Ethnic cleansing of Christians in the Middle East and North Africa is one of the great tragedies of the twenty-first century. Today, Iraq, Libya, Egypt, Syria, Chad, and other Middle Eastern and North African countries do not enjoy democracy, stability or prosperity.
Hussein, Kaddafi, Mubarak, and Assad were not and are not paragons of virtue. But what has followed is worse and the worst may be yet to come.
Those who propose to intervene in foreign countries to replace autocracy or other forms of authoritarian rule with democracy first need to produce a comprehensive, proven blueprint for a successful post-intervention transition to democracy. The Bush and Obama administrations did not produce any such plans for Afghanistan, Iraq and Libya.

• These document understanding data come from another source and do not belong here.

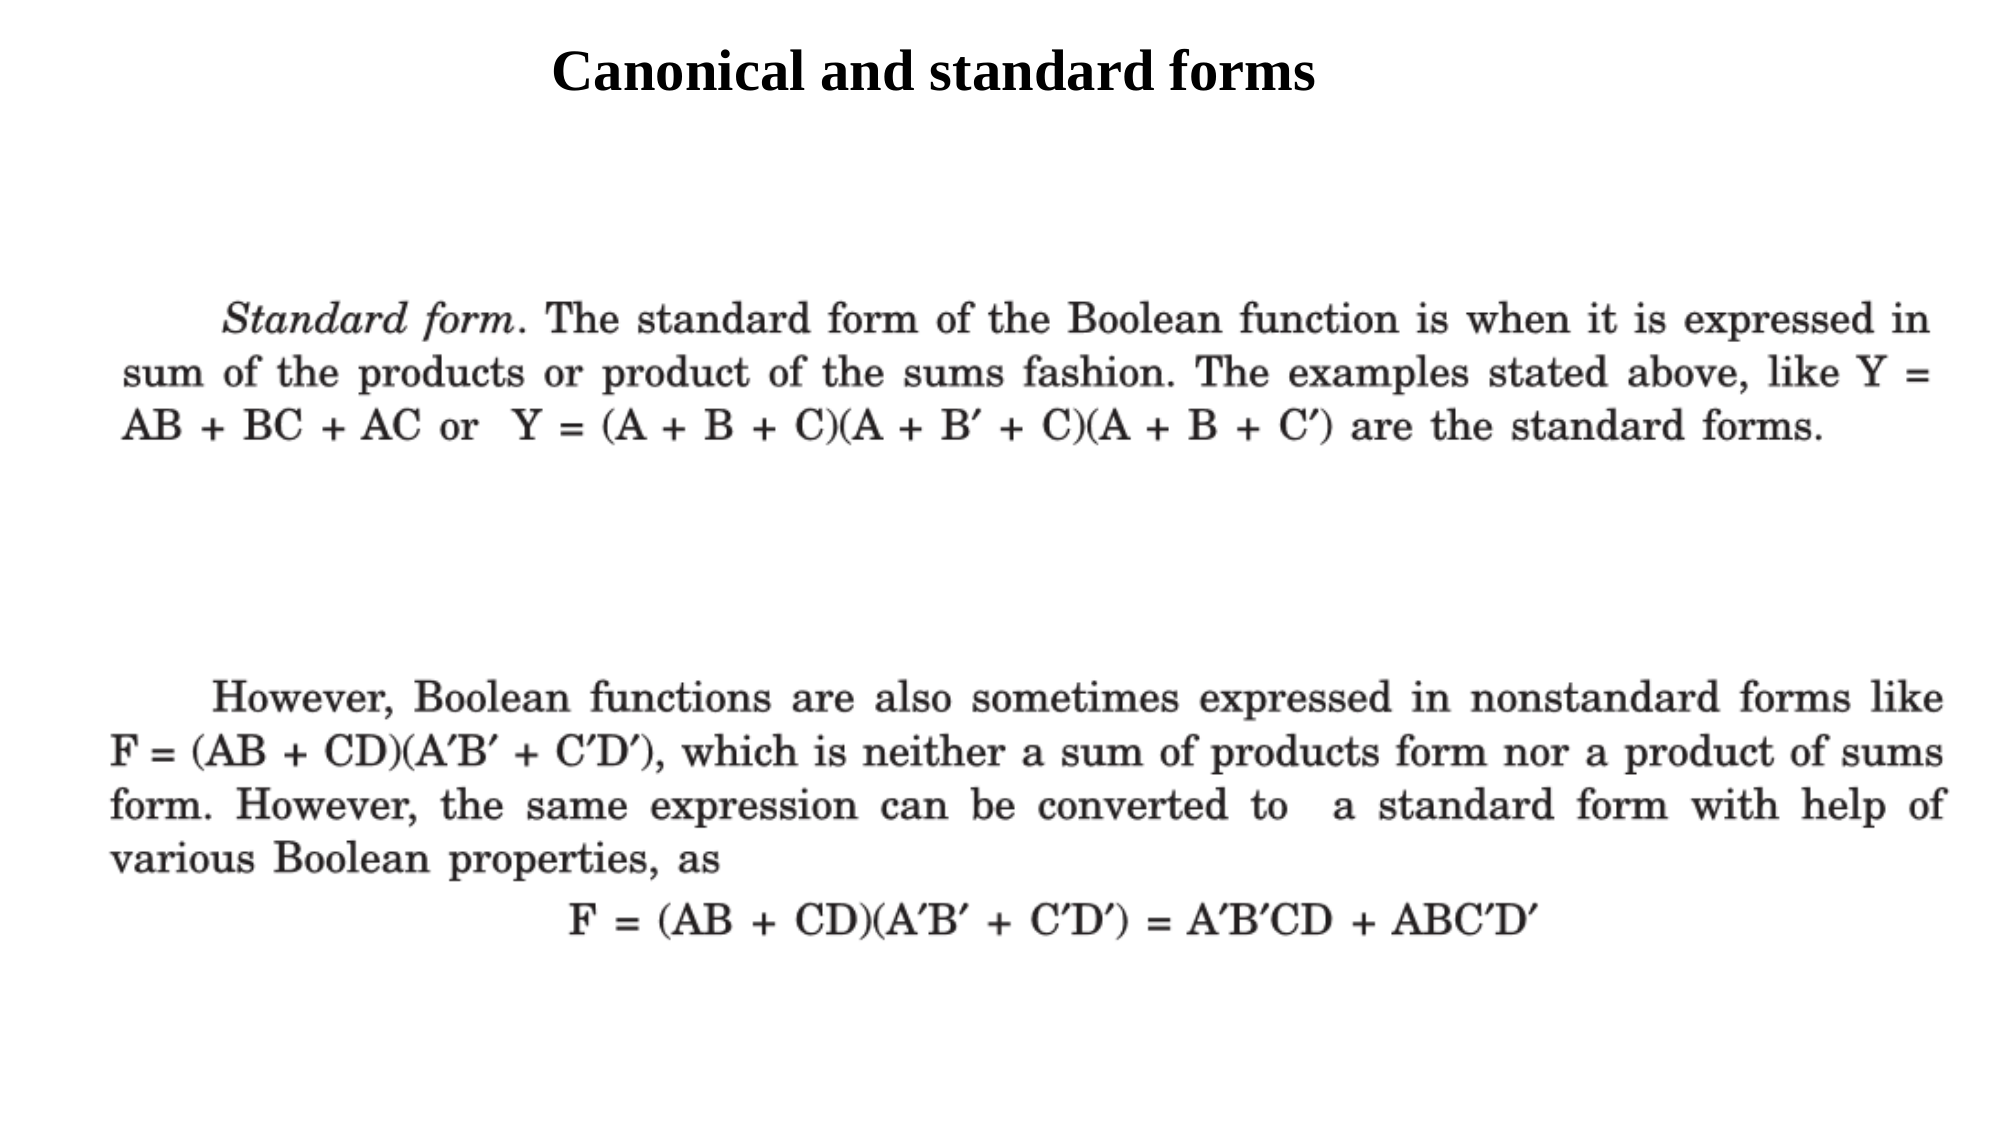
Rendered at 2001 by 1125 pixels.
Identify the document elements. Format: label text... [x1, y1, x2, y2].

title Canonical and standard forms [536, 31, 1399, 111]
picture [92, 293, 1970, 480]
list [91, 659, 1970, 955]
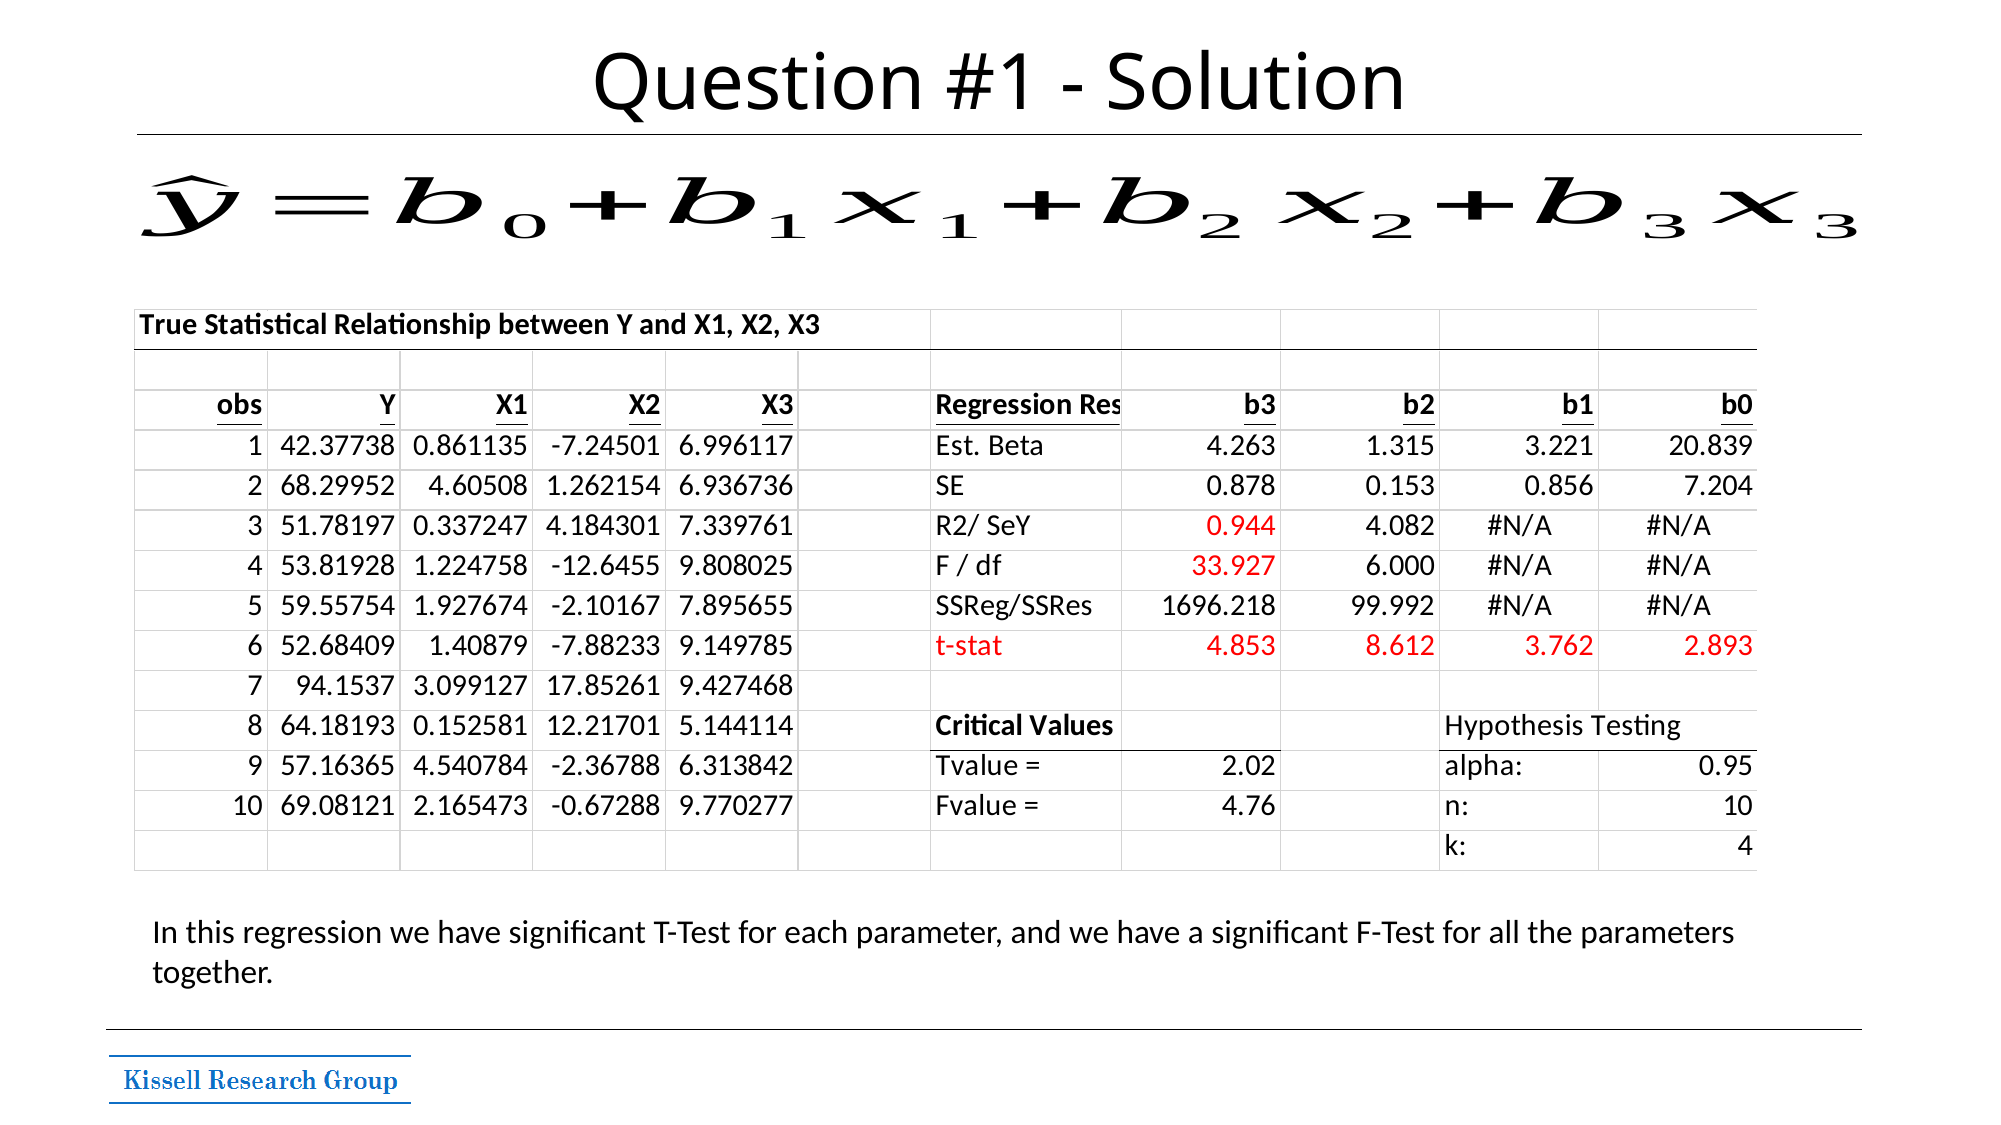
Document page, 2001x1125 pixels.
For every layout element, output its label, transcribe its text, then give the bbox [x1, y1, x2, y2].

picture [133, 309, 1759, 872]
title Question #1 - Solution [137, 34, 1863, 134]
text_box In this regression we have significant T-Test for each parameter, and we have a significant F-Test for all the parameters together. [137, 903, 1755, 998]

We have learned that the Democrat Party’s regime of super delegates, coupled with the Wikileaks email dump of the nefarious activities of the Democrat National Committee, insured the nomination of Hillary Clinton from the very beginning. Bernie Sanders never had a chance. Democracy as practiced by the Democrat Party made a mockery of real, one man-one vote democracy, which was the political ideal that Bush and his aides proposed to bring to the Middle East.

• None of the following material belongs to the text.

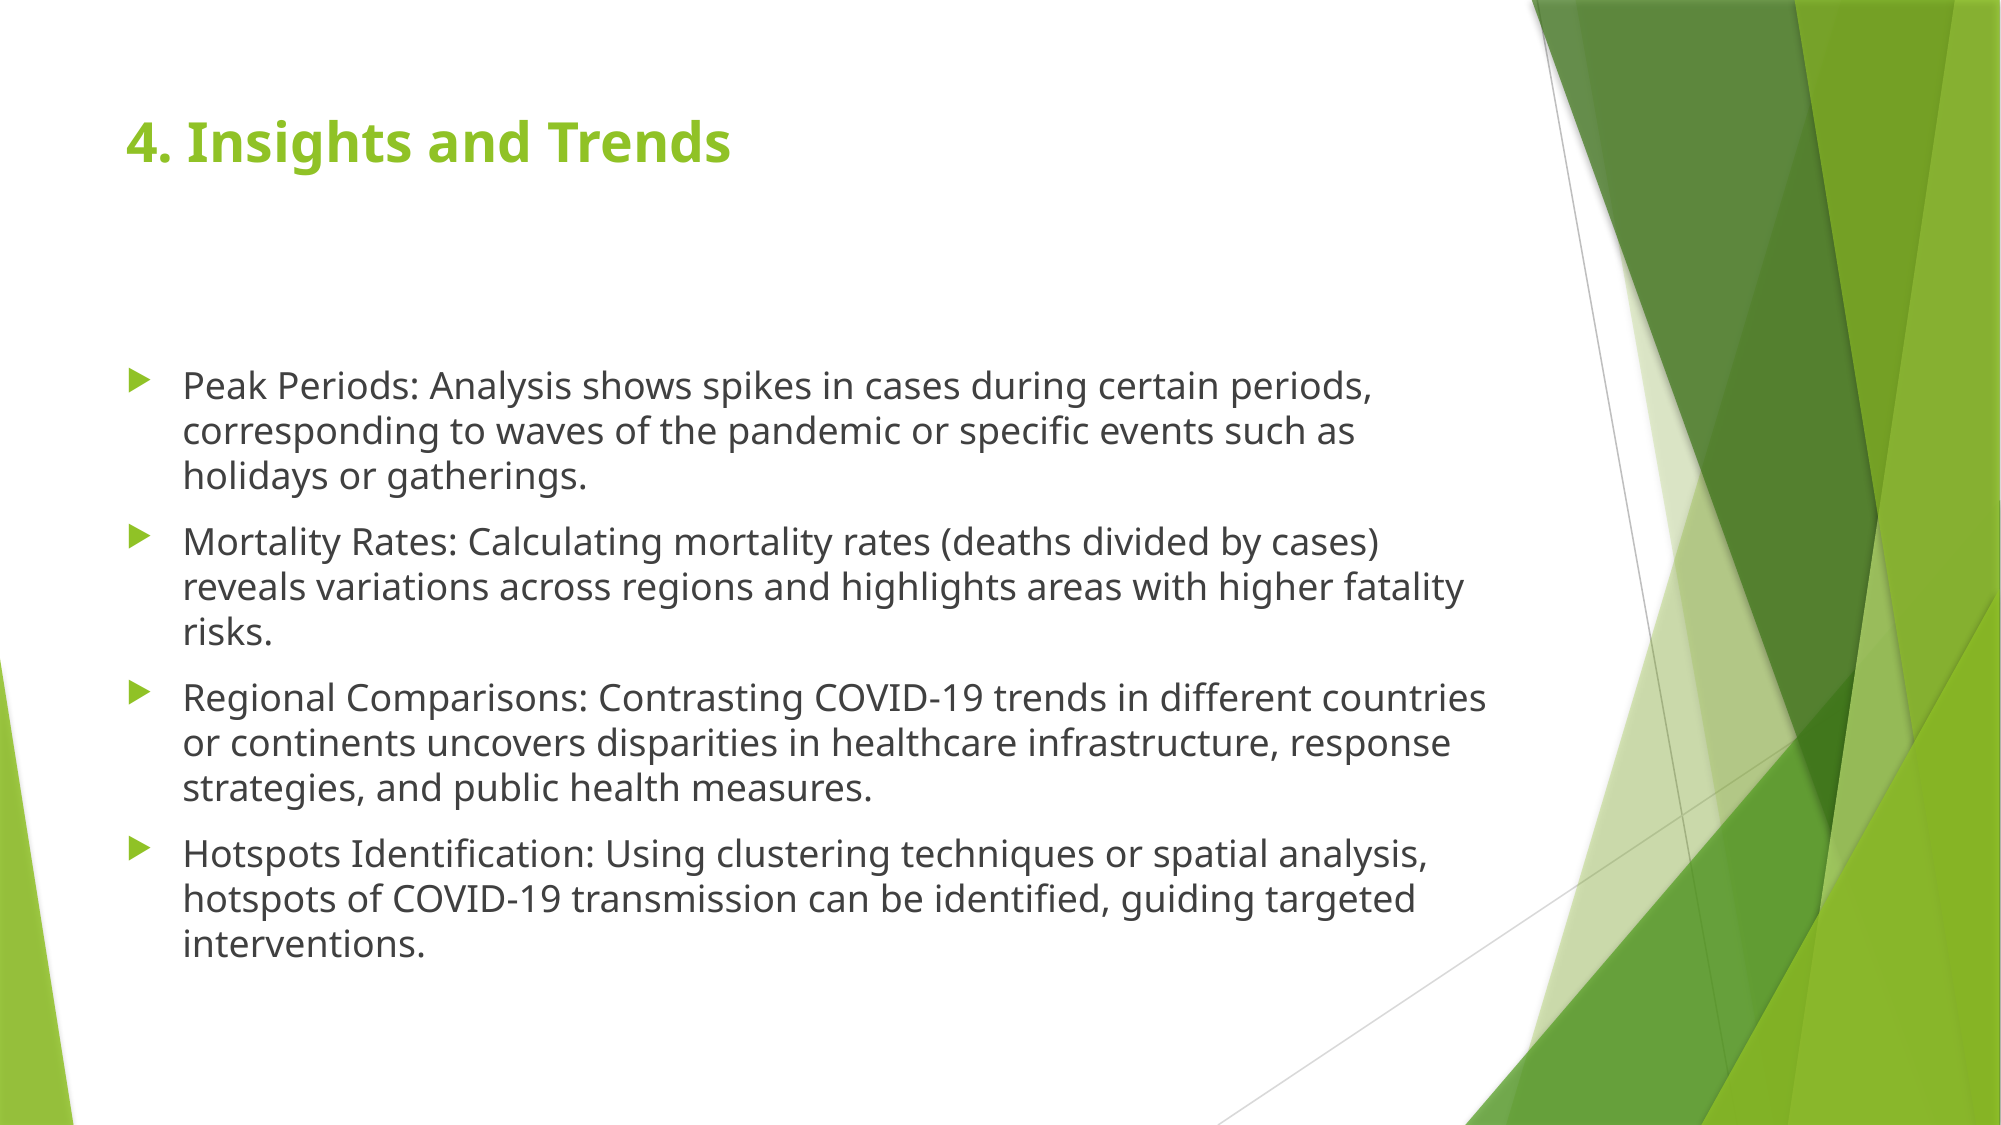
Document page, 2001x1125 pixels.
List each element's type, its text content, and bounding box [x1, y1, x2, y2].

title 4. Insights and Trends [111, 99, 1522, 317]
list Peak Periods: Analysis shows spikes in cases during certain periods, corresponding to waves of the pandemic or specific events such as holidays or gatherings. Mortality Rates: Calculating mortality rates (deaths divided by cases) reveals variations across regions and highlights areas with higher fatality risks. Regional Comparisons: Contrasting COVID-19 trends in different countries or continents uncovers disparities in healthcare infrastructure, response strategies, and public health measures. Hotspots Identification: Using clustering techniques or spatial analysis, hotspots of COVID-19 transmission can be identified, guiding targeted interventions. [111, 354, 1522, 992]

Well then. If U.S. political party insiders can impose rules to cheat rival candidates of the opportunity to compete in a fair election, so too can elected leaders in one-party states, or who jail opposing candidates, and impose other rules that narrow the franchise in African, Asian, or Latin American elections, as the case may be.
What happened in democracy studies parallels what happened in the economics profession as it failed to anticipate the financial crisis of 2008 and the Great Recession it spawned. Perhaps a bit of humility is in order before we try to remake foreign political systems.

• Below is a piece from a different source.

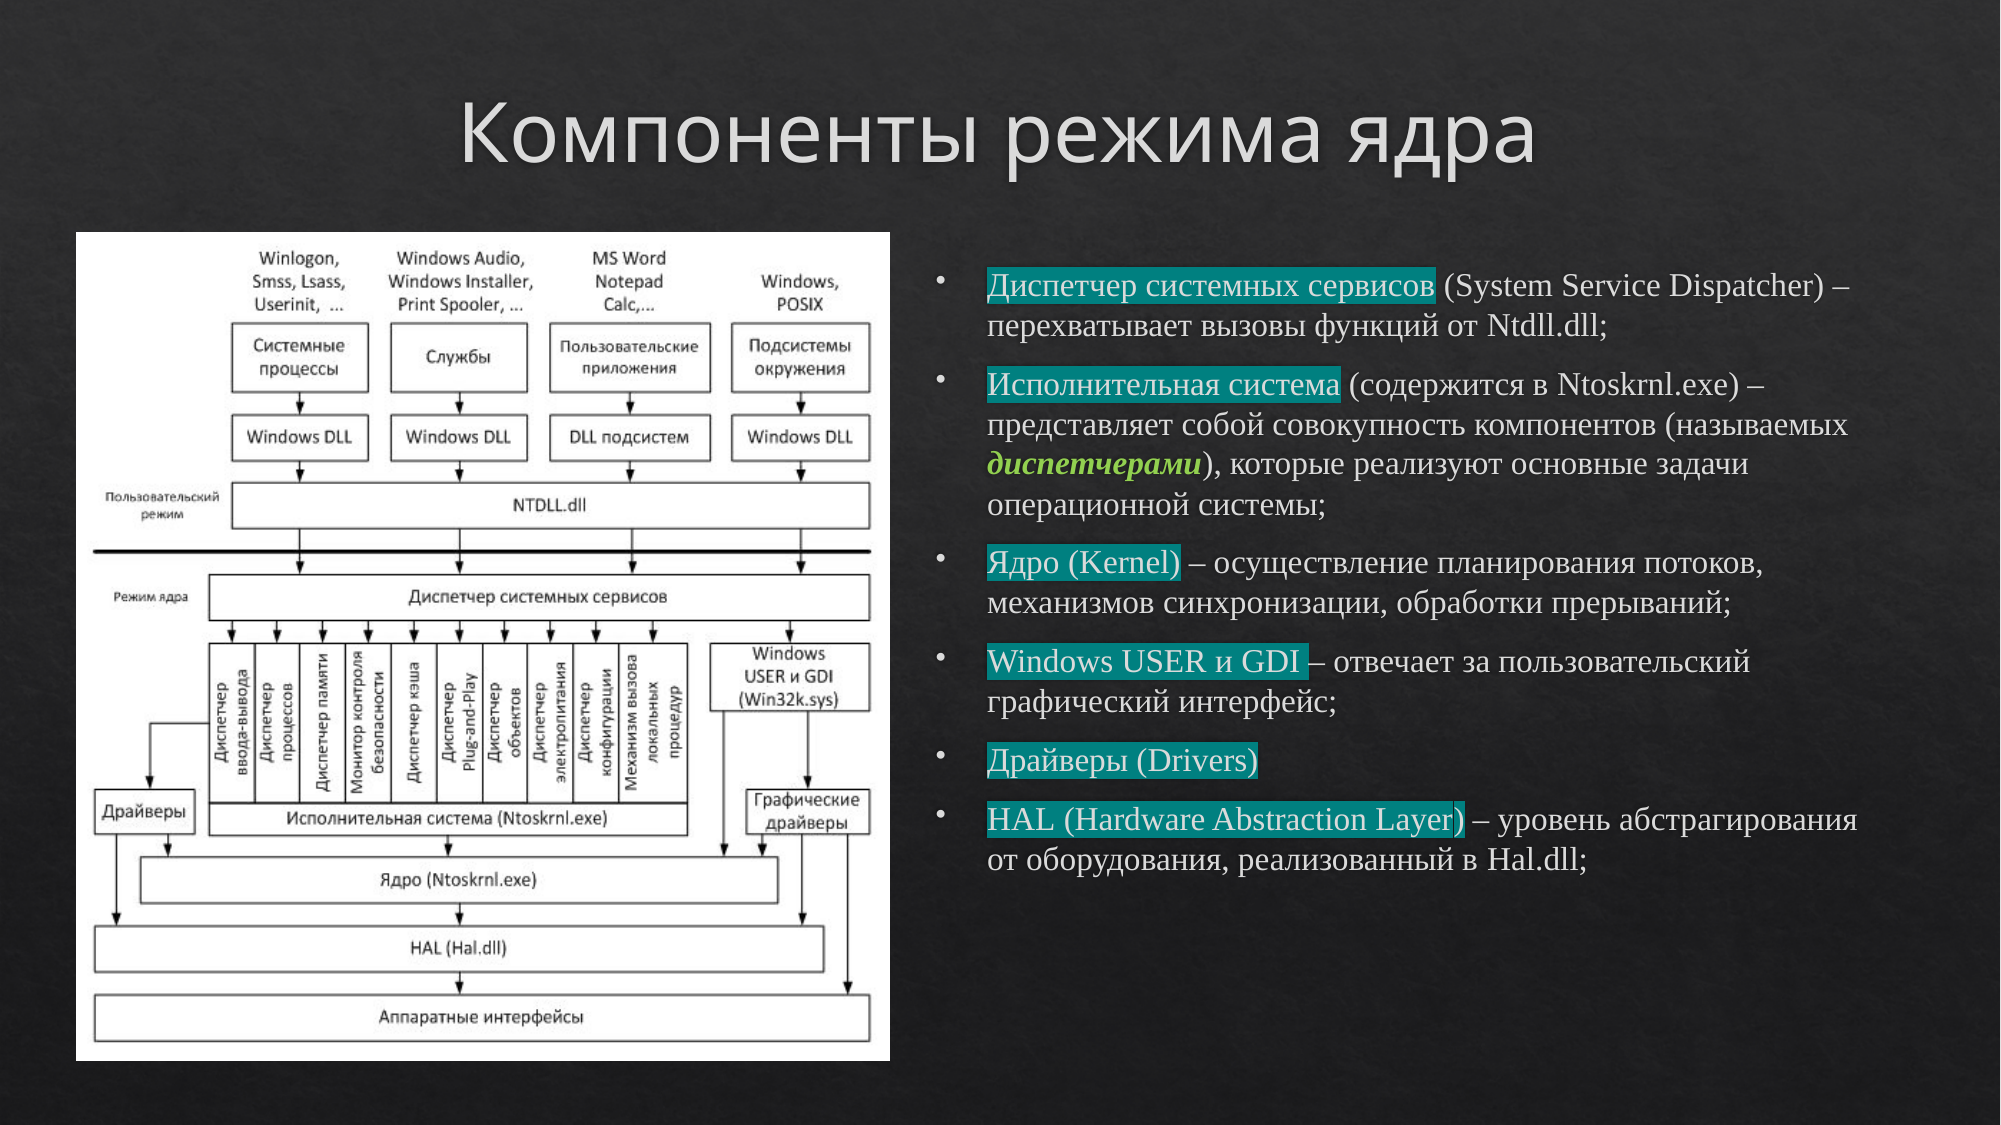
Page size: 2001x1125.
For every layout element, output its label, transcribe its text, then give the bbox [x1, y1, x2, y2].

Something new has emerged in the democracy madness arena, namely, suggestions to transform America’s stable two-party democracy into a (unstable) multi-party democracy.
Some democracy specialists suggest that the unpopularity of both Hillary Clinton and Donald Trump as seen in the high negatives of both candidates means that third-party candidates should be given greater latitude in meeting the requirements to run for president. These include a lower percentage threshold of 5% instead of 15% in public opinion polls to qualify for the autumn presidential debates. Another proposed change would make it easier to qualify for the ballot in all 50 states. And so on.
The U.S. has experienced third parties in some elections, but these have had little chance of success, mainly serving as spoilers for one of the two main parties.
But any set of changes that enhances the prospects for third parties would be disastrous in the United States. It would give rise to ethnic politics, spawning a Black party, a Spanish-speaking party, an Asian American party, and several White parties. Leaders in each group would seek power by promising to be the strongest defender and promoter of their groups’ interests, giving rise to extremists in each group. The U.S. would join the ranks of unstable “plural societies.”
It’s bad enough that the democracy promoters have destabilized the Middle East. Now they want changes that would threaten to destabilize the United States. None of this would be happening if the liberal professoriate were certain that Hillary Clinton would defeat Donald Trump. But their fear that Trump could become president is leading them to propose changes that could undermine the most successful democracy in history. Democracy promoters love democracy—until they don’t like the outcome of the democracy they profess to admire.
In August 2016, your friendly proprietor addressed a group of Chinese scholars. I asked if they thought the 200,000 or so Chinese students studying in the United states would return to China having observed the 2016 U.S. presidential election during their stay in America, and urge Chinese President Xi Jinping to adopt U.S.-style democracy. They all broke out in laughter.